The University of Texas at Austin (UT) boasts a large and, at first glance, thriving Center for Middle Eastern Studies (CMES). Established in 1960 as an outgrowth of one of America's largest liberal arts programs, CMES casts a wide net to offer an interdisciplinary program that draws on the expertise of 150 scholars with faculty appointments in 22 traditional academic departments.

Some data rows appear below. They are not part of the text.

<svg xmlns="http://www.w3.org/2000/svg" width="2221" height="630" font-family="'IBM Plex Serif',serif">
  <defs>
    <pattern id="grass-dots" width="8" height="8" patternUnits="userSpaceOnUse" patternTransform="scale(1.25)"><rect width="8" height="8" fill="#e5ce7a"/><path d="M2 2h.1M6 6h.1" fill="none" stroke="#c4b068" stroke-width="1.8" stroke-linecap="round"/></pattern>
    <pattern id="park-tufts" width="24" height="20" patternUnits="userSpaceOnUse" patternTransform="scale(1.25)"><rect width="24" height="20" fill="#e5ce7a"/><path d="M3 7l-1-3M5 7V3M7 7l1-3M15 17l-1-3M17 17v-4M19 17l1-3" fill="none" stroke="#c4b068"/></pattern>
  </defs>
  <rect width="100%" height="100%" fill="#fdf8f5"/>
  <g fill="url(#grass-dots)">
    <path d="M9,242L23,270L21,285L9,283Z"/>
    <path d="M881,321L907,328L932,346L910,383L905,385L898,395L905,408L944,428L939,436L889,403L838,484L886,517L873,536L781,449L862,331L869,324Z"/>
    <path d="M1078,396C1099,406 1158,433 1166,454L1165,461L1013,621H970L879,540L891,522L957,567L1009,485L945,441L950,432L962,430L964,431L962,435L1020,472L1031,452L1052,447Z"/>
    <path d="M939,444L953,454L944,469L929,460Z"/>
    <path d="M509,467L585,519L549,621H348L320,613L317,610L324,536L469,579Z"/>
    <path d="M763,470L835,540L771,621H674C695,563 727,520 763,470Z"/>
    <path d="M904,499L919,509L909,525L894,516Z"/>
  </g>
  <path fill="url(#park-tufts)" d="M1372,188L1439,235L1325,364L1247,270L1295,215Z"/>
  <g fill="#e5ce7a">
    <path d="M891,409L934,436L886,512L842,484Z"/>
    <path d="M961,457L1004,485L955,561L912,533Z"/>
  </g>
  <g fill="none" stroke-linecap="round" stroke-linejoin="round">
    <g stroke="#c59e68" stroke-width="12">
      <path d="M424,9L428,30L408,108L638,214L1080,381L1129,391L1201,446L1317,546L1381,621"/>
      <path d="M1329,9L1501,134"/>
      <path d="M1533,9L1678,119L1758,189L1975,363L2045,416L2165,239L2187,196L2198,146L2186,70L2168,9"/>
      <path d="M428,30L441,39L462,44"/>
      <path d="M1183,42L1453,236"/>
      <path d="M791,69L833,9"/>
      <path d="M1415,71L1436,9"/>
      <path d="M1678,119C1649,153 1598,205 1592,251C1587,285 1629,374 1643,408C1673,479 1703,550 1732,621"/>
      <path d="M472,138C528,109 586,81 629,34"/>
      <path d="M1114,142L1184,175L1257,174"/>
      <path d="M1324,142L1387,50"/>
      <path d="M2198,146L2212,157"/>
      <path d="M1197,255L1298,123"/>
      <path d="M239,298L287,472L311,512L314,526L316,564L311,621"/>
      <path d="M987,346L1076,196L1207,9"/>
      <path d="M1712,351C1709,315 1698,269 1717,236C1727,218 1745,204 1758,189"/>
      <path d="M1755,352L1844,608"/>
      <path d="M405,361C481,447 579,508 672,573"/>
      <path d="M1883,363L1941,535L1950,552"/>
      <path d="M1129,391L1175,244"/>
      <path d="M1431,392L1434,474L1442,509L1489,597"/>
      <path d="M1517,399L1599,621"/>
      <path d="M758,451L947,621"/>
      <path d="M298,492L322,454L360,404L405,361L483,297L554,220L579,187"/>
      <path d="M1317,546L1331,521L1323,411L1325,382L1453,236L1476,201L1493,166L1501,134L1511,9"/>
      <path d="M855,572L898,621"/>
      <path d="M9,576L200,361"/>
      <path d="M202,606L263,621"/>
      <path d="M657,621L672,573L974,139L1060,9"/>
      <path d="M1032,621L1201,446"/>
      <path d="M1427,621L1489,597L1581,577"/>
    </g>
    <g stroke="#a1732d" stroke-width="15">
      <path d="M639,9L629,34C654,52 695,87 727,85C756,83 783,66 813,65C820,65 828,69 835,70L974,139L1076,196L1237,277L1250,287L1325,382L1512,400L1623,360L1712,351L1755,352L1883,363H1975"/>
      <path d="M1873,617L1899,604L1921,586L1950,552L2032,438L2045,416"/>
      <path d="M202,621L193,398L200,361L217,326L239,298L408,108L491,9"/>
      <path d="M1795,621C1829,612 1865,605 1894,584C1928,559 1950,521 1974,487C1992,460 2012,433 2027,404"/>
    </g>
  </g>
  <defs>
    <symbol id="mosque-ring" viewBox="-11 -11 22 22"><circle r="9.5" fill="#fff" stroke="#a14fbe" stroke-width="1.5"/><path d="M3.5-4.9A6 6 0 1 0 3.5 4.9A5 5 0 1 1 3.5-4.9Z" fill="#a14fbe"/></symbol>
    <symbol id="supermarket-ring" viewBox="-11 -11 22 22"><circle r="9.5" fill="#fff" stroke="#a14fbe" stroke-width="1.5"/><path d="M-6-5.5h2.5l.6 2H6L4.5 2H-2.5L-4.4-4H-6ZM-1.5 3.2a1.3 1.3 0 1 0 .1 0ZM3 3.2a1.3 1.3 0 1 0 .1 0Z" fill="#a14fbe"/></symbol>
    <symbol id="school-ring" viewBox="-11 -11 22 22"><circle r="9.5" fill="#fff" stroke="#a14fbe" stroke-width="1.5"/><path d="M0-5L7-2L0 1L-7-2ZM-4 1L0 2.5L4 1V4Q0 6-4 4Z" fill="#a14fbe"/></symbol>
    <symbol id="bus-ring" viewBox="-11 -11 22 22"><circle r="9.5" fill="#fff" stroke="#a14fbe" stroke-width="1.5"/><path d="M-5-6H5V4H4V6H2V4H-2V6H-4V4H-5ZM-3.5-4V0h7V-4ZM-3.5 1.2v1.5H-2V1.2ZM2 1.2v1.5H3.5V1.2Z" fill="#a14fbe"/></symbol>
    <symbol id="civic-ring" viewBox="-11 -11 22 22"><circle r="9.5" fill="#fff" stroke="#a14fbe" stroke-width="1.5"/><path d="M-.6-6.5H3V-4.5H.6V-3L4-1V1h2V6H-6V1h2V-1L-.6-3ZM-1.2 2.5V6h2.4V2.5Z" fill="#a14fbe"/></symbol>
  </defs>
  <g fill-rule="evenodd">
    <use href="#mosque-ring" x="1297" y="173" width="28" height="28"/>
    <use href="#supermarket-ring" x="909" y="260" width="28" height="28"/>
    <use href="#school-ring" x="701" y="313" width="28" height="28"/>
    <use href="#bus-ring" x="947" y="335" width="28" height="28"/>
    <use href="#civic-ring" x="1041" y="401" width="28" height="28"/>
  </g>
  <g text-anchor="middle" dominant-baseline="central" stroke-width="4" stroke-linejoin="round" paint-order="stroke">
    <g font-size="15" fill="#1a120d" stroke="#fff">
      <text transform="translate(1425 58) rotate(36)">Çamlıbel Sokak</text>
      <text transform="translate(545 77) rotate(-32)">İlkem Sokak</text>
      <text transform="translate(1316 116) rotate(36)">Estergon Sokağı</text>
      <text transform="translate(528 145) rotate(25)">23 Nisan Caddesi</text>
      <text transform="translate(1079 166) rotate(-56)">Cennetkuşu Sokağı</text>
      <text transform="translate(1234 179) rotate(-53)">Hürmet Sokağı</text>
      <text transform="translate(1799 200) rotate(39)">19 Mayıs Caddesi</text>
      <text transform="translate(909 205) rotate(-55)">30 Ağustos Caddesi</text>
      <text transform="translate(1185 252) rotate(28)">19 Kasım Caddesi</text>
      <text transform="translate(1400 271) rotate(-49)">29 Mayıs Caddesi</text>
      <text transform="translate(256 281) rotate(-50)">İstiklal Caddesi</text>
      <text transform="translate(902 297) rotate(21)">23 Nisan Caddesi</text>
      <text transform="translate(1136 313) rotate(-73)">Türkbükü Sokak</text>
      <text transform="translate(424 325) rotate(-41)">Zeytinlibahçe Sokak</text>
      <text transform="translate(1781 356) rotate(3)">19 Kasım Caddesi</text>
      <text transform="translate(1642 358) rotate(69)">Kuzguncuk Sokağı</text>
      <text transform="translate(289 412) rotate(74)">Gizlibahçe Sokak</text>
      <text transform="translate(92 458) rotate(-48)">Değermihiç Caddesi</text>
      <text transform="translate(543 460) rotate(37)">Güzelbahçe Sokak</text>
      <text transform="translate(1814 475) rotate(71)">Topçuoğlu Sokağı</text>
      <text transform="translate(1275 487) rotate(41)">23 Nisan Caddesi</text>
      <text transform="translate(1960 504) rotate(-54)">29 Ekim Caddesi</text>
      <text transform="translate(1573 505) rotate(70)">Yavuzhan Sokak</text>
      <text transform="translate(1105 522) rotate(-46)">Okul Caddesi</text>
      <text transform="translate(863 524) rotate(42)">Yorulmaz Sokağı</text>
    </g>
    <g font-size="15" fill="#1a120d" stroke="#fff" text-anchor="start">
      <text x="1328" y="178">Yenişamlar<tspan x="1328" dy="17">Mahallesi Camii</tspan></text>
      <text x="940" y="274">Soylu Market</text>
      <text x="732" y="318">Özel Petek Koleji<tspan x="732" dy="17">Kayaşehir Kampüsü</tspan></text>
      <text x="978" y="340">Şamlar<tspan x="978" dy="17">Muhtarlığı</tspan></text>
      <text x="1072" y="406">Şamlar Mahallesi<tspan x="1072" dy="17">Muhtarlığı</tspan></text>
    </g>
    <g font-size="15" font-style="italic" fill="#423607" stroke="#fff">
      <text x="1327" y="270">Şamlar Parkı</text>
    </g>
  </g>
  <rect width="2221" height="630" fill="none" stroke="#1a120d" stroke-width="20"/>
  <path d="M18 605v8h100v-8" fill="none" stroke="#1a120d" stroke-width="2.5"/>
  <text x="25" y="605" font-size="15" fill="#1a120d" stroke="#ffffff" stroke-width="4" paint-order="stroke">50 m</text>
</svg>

Yet this behemoth academic unit, with few exceptions and despite this broad approach, is intellectually homogeneous. Characterized by tendentious, biased, and apologetical scholarship and teaching, such uniformity mirrors the constraints found in other Middle East studies centers nationwide. Collectively, they confirm what Bernard Lewis, the great scholar, observed in his autobiography, Notes on a Century: Reflections of a Middle East Historian (p. 278):
In Middle Eastern studies, it has become commonplace that certain lines of thought (if that is the right word) must be accepted and applied if one wishes to achieve appointment, promotion and tenure. This kind of enforced orthodoxy can extend even to learned journals and publishing houses and has been used to bring about a level of intellectual conformism unknown for centuries.
To cite but one example of the internal politicization of the discipline, as a matter of policy, CMES prohibits partisan political groups from speaking on campus. "Having someone come in and grind an axe on their perspective isn't education," then-CMES Director Kamran Scot Aghaie told the Daily Texan in 2007. History Professor Clement Henry left no doubt as to which "partisan" groups the department seeks to avoid: "There's tremendous pressure from Friends of Israel on the academic professional," he said. Other faculty agreed: "[T]he people advocating for the Israeli position win, in a sense, if they win this demand for balance," Journalism Professor Robert Jensen added.
Professors in CMES have clearly been hired and promoted with an eye to their ideological purity.
As the research below demonstrates, no such constraints deter these professors from presenting ahistorical, one-sided accounts of the Middle East. Whether designing anti-Israel curricula for secondary education, accepting funds from Islamist organizations, teaching from radical sources, or producing scholarship that advances an anti-American, anti-Western agenda, professors in CMES have clearly been hired and promoted with an eye to their ideological purity.
The size and interdisciplinary nature of CMES present difficulties for anyone assessing its quality. Given those complications, and the need to keep this report manageable, we chose eight tenured professors with full-time appointments whose work afforded an accurate snapshot of the program. To capture the faculty's diverse areas of study and corresponding course offerings, specializations of the professors below include women and gender studies, post-colonialism, terrorism, Islamic studies, the Arab-Israeli conflict, authoritarianism, Egypt, and Iran. Because these fields are common in universities nationwide, including specialists in each of them allows for more accurate comparisons between CMES and Middle East studies programs at peer institutions.
While researching additional professors would certainly add to our body of knowledge about CMES, we do not believe it would change our conclusions significantly.